Although initially entertaining, the frequent use of fourth wall breaks, in which actors break the fourth wall and address the audience directly, has no pattern to it. This choice does not further anything, and it happens haphazardly. Furthermore, occasionally actors who play two characters will change costumes on stage from one to another… But not all the time. This absolute lack of consistency only serves to bring me out of the reality of the play and instead draws my attention to questions such as, “Why in King George’s name are they doing this right now?” and, “What is the purpose of this?” Neither of these questions is ever satisfied.

Secondly, from a seat in the back row of the floor seating, it is nearly impossible to make out what actors are saying for a good deal of the production. The words spoken lack articulation, and are often muddled by the use of a variety of accents from the United Kingdom. This means that much of the story is utterly lost; it cannot be understood, at least not easily.

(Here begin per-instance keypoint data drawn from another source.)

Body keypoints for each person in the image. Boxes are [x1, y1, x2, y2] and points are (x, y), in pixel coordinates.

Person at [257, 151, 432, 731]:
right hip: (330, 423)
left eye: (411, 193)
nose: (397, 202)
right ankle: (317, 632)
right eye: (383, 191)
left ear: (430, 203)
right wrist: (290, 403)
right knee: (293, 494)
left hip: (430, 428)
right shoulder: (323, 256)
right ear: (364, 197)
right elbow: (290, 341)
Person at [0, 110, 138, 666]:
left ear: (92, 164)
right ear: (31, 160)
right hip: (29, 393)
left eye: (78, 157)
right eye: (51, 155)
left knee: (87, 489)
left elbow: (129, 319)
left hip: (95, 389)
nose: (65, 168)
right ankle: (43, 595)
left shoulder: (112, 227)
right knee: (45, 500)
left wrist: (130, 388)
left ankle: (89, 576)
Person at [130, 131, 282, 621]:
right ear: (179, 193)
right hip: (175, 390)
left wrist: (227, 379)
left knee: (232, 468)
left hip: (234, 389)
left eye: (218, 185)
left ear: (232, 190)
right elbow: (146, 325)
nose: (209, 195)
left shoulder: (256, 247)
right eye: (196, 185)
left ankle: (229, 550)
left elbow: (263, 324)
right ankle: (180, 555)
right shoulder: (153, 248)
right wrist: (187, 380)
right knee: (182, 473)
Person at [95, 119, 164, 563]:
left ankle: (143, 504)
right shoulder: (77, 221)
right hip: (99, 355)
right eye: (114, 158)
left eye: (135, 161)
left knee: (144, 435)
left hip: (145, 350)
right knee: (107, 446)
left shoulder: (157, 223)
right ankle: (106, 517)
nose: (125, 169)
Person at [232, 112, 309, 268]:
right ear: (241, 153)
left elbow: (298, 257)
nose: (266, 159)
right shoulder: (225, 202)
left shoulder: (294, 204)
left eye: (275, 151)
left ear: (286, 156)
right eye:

Lastly, the show runs for two hours and thirty minutes. Poorly overplayed gags, a long company dance, and subplots that also lack clarity eat much of this time up. There is a subplot about one of the sons (or two? Relationships are never made entirely clear throughout the production…) striving to take over his father’s throne, and for some reason members of the King’s Court want to use this for their own benefit, which is another sub-subplot in itself. The show holds its audience forcibly captive, acknowledges this, and taunts us with the information.

Despite these ways that the show might have improved, there are still certainly positive attributes. The costuming, designed by Christopher David Gauthier, for one, is lovely in style and cleverly symbolic. Supporters of the King are cloaked predominantly in blue, while those against him are most often cloaked in red. Furthermore, the characterization of each individual that the actors represent is clear, such as in the case of André Sills, who played two characters on separate sides of the political schism with due diligence and ease.

As a whole, I find the show falls short in many regards concerning directing choices and story clarity. However, it may still appeal to those who value aesthetic and visual choices rather than overall performance quality. In short, The Madness of George III, in its misguided direction and general blandness, plays to the whims of an audience base of which I am not a member.